▶ [WHAT YOU SHOULD DO] Begin at the line below that has "line: (844, 479)" and stop after the line that has "line: (865, 606)". Please restate only those lines, word for word.

▶ [PROVIDED DATA]

[Start of Attachment]

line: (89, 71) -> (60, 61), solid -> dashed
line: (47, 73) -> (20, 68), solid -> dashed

[End of Attachment]
[Start of Attachment]

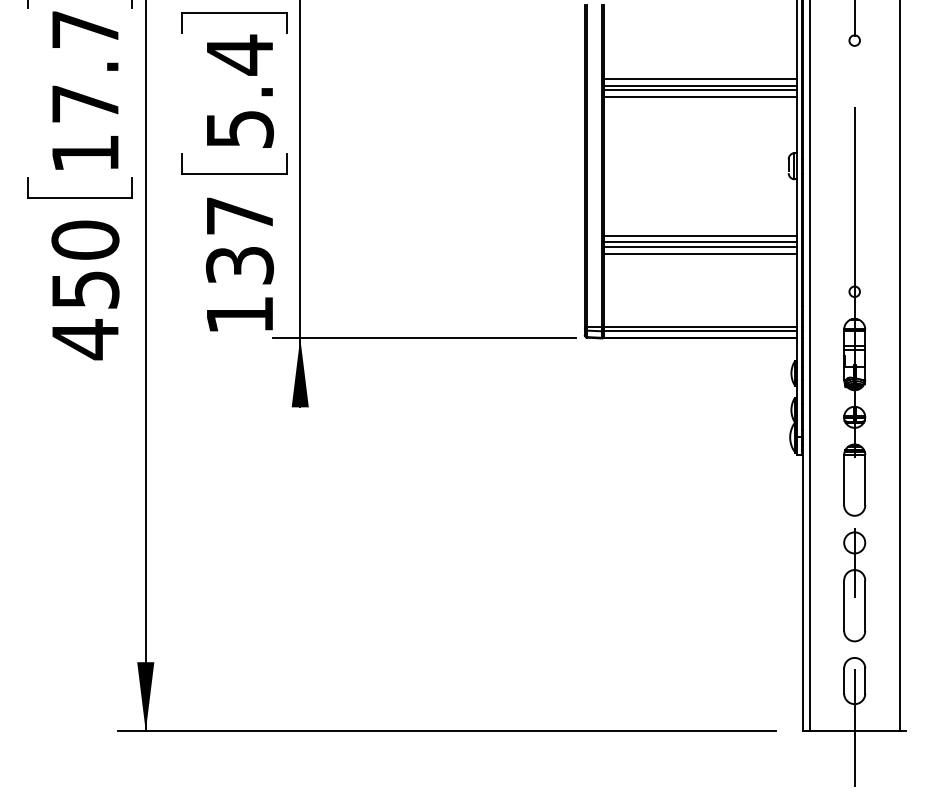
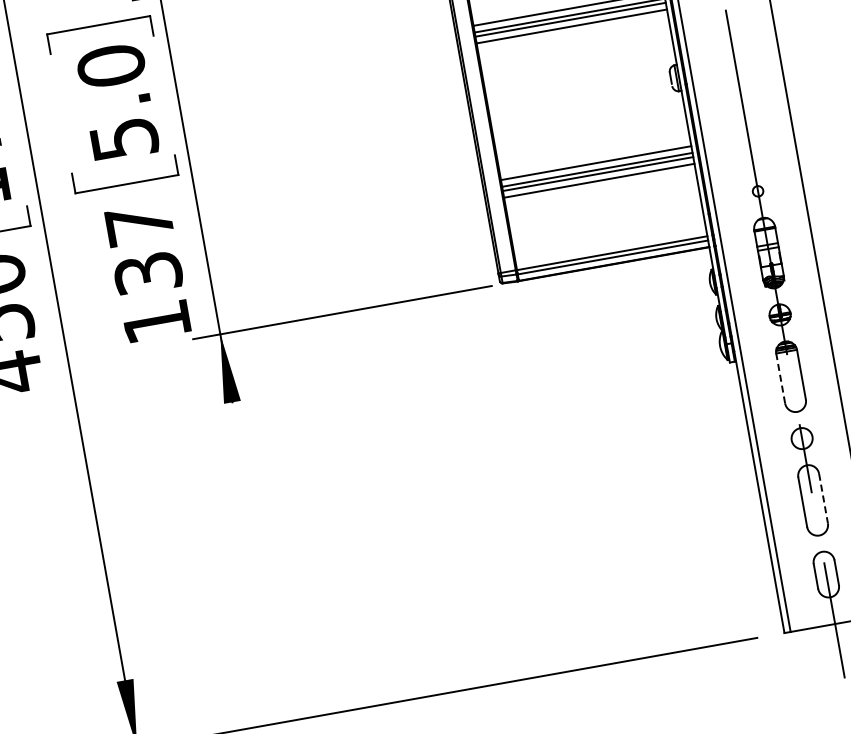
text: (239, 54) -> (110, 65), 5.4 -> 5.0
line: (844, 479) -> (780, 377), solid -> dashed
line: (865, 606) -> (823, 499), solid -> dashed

[End of Attachment]
[Start of Attachment]

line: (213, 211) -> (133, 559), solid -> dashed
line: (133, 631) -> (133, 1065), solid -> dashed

[End of Attachment]

▶ [ANSWER BOX]
line: (844, 479) -> (780, 377), solid -> dashed
line: (865, 606) -> (823, 499), solid -> dashed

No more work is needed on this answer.